We have also fixed some poor design choices in older Brightway versions. For example, previously edges were defined on nodes: node['exchanges'] = list. In this schema, the node was always the edge target, even if that didn't make any sense. So emissions were inputs, goods being produced were inputs, etc. Edges also had to be quantitative, so dummy values were added to make proxies for qualitative edges.

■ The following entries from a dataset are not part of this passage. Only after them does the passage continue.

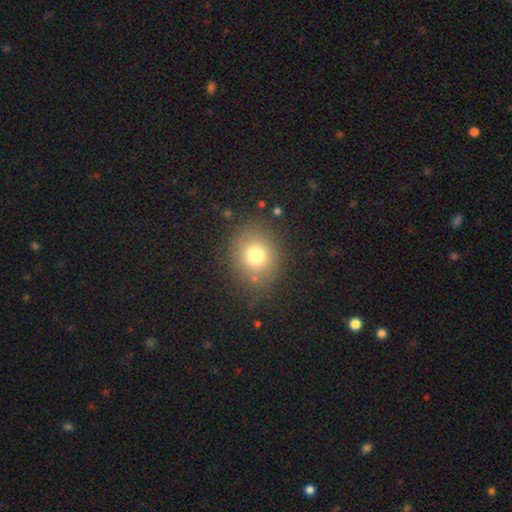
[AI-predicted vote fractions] smooth_or_featured: smooth (p=0.75) [alt: star or artifact p=0.14]
how_rounded: round (p=0.78) [alt: in between p=0.21]
merging: none (p=0.80) [alt: minor disturbance p=0.12]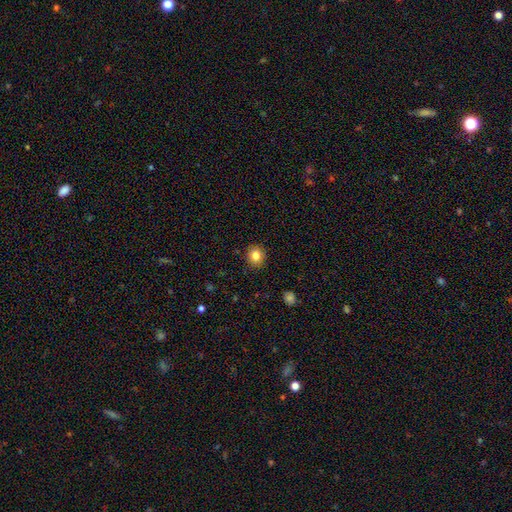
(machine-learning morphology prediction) Smooth or featured: smooth — 82% (star or artifact — 11%)
How rounded: round — 84% (in between — 15%)
Merging: none — 90% (minor disturbance — 7%)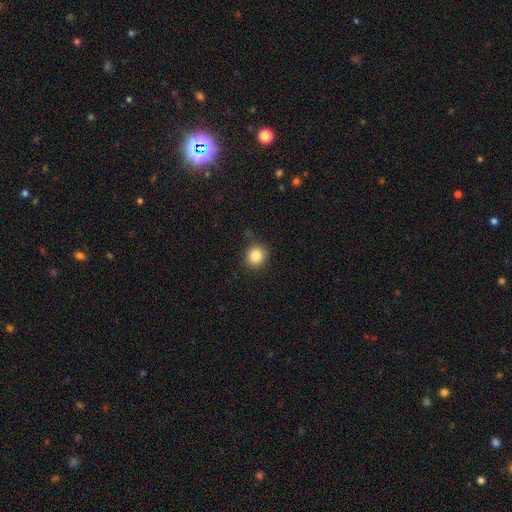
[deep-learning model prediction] A smooth galaxy with no disk features (85%) that is round (88%).

Vote fractions:
- Smooth or featured? smooth: 85% / star or artifact: 10% / featured or disk: 5%
- How rounded? round: 88% / in between: 11% / cigar-shaped: 1%
- Merging? none: 85% / minor disturbance: 10% / major disturbance: 3% / merger: 2%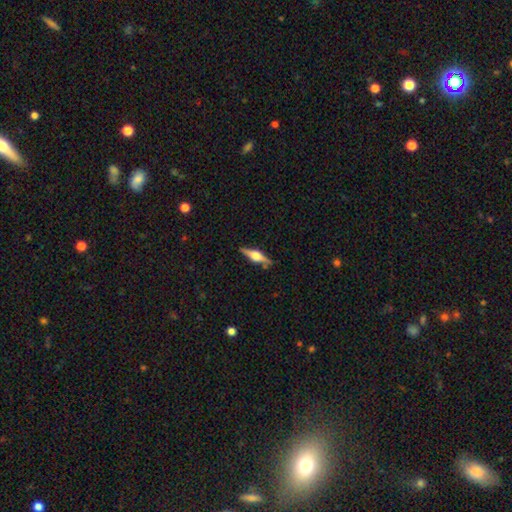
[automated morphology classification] Overall: featured or disk (78%). Edge-on disk: yes (98%). Edge-on bulge: rounded (92%). Merging: none (88%).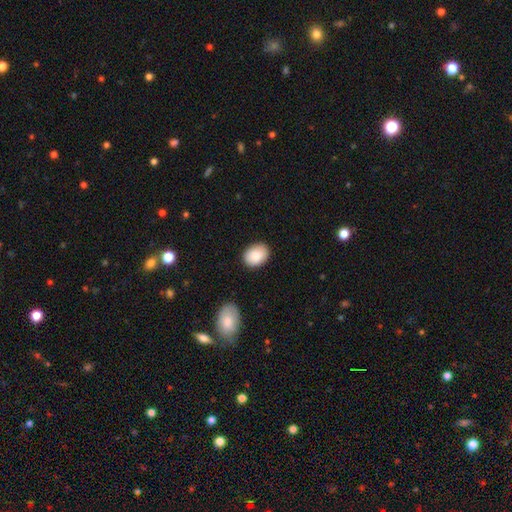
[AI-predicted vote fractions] Morphology: type=smooth (86%); roundness=in between (71%); merging=none (86%).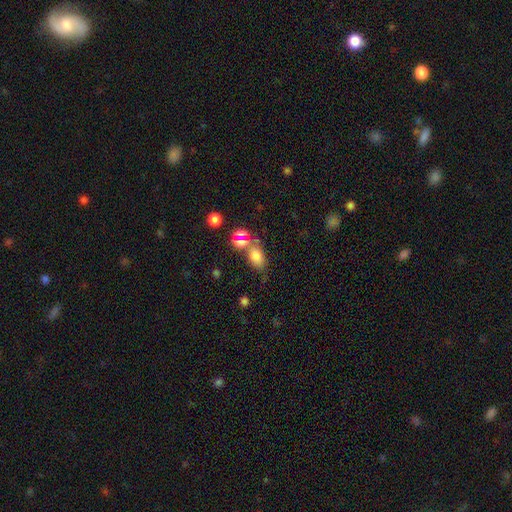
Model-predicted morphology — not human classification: smooth 72%, star or artifact 18%, featured or disk 10%. Down the decision tree: how rounded — in between (79%); merging — none (55%).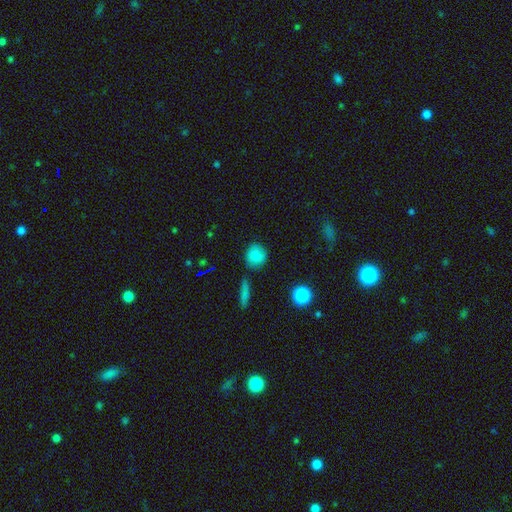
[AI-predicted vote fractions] Smooth or featured: smooth — 83% (star or artifact — 11%)
How rounded: round — 84% (in between — 14%)
Merging: none — 81% (minor disturbance — 11%)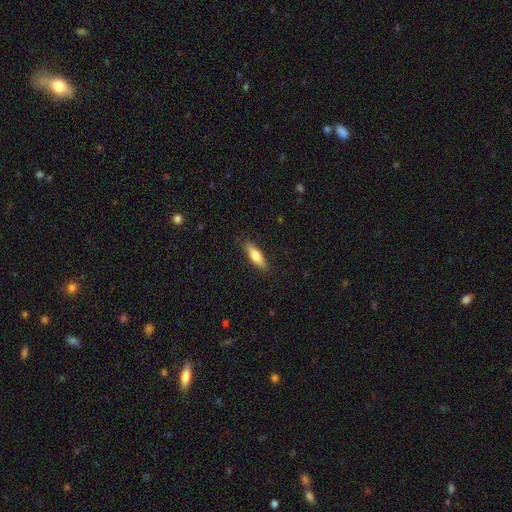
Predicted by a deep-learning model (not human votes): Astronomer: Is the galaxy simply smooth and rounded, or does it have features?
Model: smooth — 75%.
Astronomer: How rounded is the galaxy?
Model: in between — 51% (runner-up: cigar-shaped, 47%).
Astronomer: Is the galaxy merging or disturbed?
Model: none — 86%.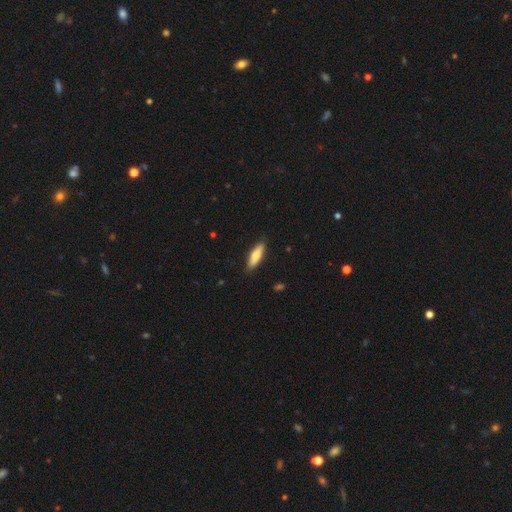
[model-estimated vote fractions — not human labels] Smooth or featured: smooth — 73% (featured or disk — 21%)
How rounded: cigar-shaped — 59% (in between — 40%)
Merging: none — 88% (minor disturbance — 9%)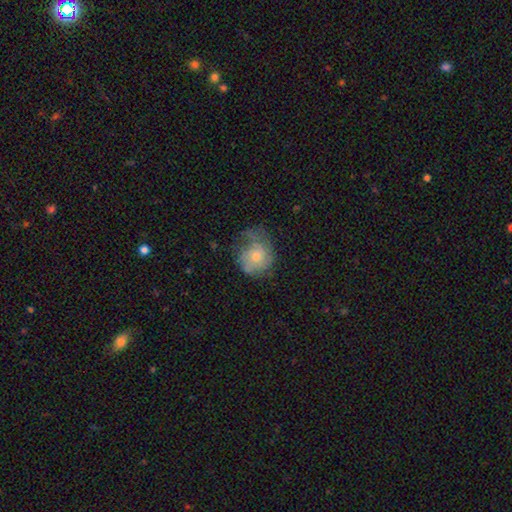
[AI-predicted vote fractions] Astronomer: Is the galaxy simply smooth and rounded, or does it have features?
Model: featured or disk — 56% (runner-up: smooth, 36%).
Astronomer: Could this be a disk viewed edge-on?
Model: no — 97%.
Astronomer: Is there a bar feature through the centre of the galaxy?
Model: no — 81%.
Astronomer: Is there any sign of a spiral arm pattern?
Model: yes — 79%.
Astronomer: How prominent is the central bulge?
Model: small — 53% (runner-up: moderate, 41%).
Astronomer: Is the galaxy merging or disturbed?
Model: none — 44% (runner-up: minor disturbance, 29%).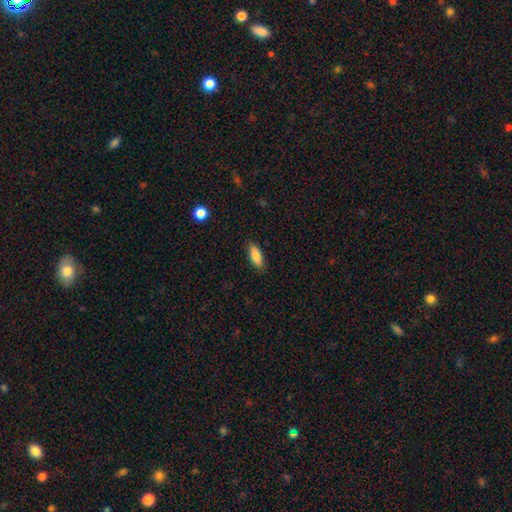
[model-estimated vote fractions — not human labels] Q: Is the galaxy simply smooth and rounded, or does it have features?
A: smooth — 80%.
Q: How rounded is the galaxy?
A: in between — 76%.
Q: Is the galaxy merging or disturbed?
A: none — 86%.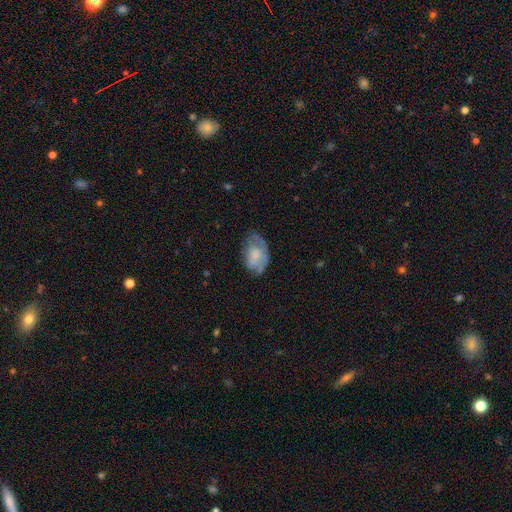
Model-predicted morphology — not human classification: Smooth or featured? Predicted: smooth (p=0.57). How rounded? Predicted: in between (p=0.89). Merging? Predicted: none (p=0.52).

Another poor design choice was storing some aspects of the graph outside of the graph. Things like project, databases, impact categories, and other LCIA objects, were stored in a different format (JSON or pickle) in a separate place (filesystem instead of relational database). We now unify these concepts and their data schemas in single graph.

Design decisions

  • All data is in a graph. That means that the only way we have to express data is nodes linked with edges. A single graph can provide all the information in a project.
  • Add attribute data is stored as JSON-serializable values.
  • Nodes have identifiers. We stores nodes as a dictionary, where the identifiers are the keys. Edge source and target attributes refer to these identifiers. Identifiers can be strings or integers, and their label in the node datasets themselves is flexible.
  • Nodes and edges have types, and type labels are given in a set of Enum classes. These types correspond with pydantic classes which include custom data attributes and validation functions.
  • Edges have direction, and their direction is meaningful. For example, a process producing a product would have an edge from (source) the process to (target) a product. If the product was consumed as an input of the process, the product would be the source and the process would be the target. The same logic applies to processes and elementary flows.
  • The technosphere part of the graph has a strict product -> process -> product pattern. Edges between processes and products must state whether or not they are functional. A functional edge is one where the modeller has indicated that the product being consumed or produced is one of the functions of the process.
  • Processes are located in time and space. Products can be generic (their attributes apply regardless of where or when the product is produced or consumed, such as products meeting some standard), or can have spatio-temporal specificity (the sulfur content or energetic density of natural gas varies across time and space).
  • Elementary flows and products can refer to the same underlying concepts, but are distinct nodes. For example, carbon dioxide has industrial uses and is also an important air resource and emission, but because it operates in different contexts in all three cases, it is modeled as different objects. Biosphere edges always link process nodes to elementary flow nodes, and elementary flow nodes cannot operate in the technosphere.
  • There is no rigid normalization pattern. Edges allow for some degree of normalization (edge source and targets act like foreign keys to nodes), but other attributes like units are not normalized. Our intent is to specify some of these non-normalized attributes in the Sentier.dev vocabulary, and to develop practical approaches to other tricky attributes like location.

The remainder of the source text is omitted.